I took two years out, the first year was
traveling and I lived in New Zealand for a while and worked there and travelled,
then I went to Australia, travelled the East Coast. My passport was definitely the sort of most
important thing in my life at that point, If I lost my passport I’d be absolutely stranded, it was really the thing that kind of kept me going. Came home, lived with my parents, worked for a while, saved up and then applied to my postgraduate diploma. I’ve always been interested in healthcare and that was part of the reason that I went into virology for my first degree but I really missed the
human contact side of things. When I first put on my nursing uniform it was a mixture of fear, being like I really hope nobody asks me to do anything because I’m completely oblivious at this point but also quite a lot of pride because it’s a good University and I was proud to represent the University but also just proud that I was doing something that I believed was sort of a good job and you know you come home at the end of the day, and you feel like you’ve done something good. The book I brought in is ‘Mountains Beyond Mountains.’
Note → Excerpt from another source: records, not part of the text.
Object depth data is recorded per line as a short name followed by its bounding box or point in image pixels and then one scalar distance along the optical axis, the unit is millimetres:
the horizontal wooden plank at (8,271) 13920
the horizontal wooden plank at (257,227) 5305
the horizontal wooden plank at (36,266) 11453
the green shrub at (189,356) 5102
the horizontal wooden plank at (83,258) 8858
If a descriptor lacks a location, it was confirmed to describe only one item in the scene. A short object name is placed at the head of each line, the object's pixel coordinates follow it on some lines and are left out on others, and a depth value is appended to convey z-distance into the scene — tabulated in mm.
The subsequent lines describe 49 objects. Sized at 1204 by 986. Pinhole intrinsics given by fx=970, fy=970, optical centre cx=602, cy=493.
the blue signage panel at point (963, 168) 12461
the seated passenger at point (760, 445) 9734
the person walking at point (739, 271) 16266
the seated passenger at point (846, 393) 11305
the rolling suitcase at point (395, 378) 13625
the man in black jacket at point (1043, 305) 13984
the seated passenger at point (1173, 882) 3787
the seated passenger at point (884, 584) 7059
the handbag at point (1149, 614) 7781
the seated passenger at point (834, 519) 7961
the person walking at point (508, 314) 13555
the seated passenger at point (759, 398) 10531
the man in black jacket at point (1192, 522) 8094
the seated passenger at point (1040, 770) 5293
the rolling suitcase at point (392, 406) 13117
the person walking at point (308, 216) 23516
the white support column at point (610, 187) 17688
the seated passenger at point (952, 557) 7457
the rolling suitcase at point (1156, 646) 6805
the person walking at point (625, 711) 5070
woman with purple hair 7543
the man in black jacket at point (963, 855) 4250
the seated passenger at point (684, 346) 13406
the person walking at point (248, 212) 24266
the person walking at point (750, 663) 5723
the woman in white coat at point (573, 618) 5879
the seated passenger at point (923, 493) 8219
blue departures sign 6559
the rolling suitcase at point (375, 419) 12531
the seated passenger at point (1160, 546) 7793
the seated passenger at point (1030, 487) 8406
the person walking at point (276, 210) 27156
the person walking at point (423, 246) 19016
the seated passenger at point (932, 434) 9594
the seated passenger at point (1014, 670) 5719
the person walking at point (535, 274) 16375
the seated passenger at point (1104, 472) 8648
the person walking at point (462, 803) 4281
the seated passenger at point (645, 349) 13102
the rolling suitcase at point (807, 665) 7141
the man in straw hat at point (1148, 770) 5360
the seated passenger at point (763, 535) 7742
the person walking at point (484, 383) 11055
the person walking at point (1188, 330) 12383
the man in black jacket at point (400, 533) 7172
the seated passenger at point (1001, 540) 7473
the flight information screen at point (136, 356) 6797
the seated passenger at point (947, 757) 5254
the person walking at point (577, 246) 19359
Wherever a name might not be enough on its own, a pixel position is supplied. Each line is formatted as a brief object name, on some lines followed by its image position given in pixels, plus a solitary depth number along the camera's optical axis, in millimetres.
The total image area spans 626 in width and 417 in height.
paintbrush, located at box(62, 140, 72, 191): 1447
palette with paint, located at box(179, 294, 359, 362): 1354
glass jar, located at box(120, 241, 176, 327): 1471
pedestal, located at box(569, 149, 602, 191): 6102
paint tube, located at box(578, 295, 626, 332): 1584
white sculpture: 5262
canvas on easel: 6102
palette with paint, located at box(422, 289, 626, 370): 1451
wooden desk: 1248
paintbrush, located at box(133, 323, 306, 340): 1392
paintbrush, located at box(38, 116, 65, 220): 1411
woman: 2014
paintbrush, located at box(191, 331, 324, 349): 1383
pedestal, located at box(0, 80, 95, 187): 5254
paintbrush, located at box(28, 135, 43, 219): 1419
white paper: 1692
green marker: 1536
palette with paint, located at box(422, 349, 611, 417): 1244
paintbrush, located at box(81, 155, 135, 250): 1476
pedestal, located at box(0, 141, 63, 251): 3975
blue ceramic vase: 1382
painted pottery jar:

by Tracey Kidder and I read it when I was travelling as well, and it was something that’s inspired me to choose a sort of direction with my career. Eventually what I’d really like to do is work for an NGO abroad and be able to travel and work at the same time and then possibly work in places where they don’t have a health care system, that’s as good as ours,
to be able to see what I can do to help. City as an institution has got this sort of family feel, everybody was really friendly and the lecturers are really enthusiastic. Most of them are nurses themselves, still practicing, so it’s great to be able to get advice from people who were actually still in practice and and also very enthusiastic about what they were teaching you.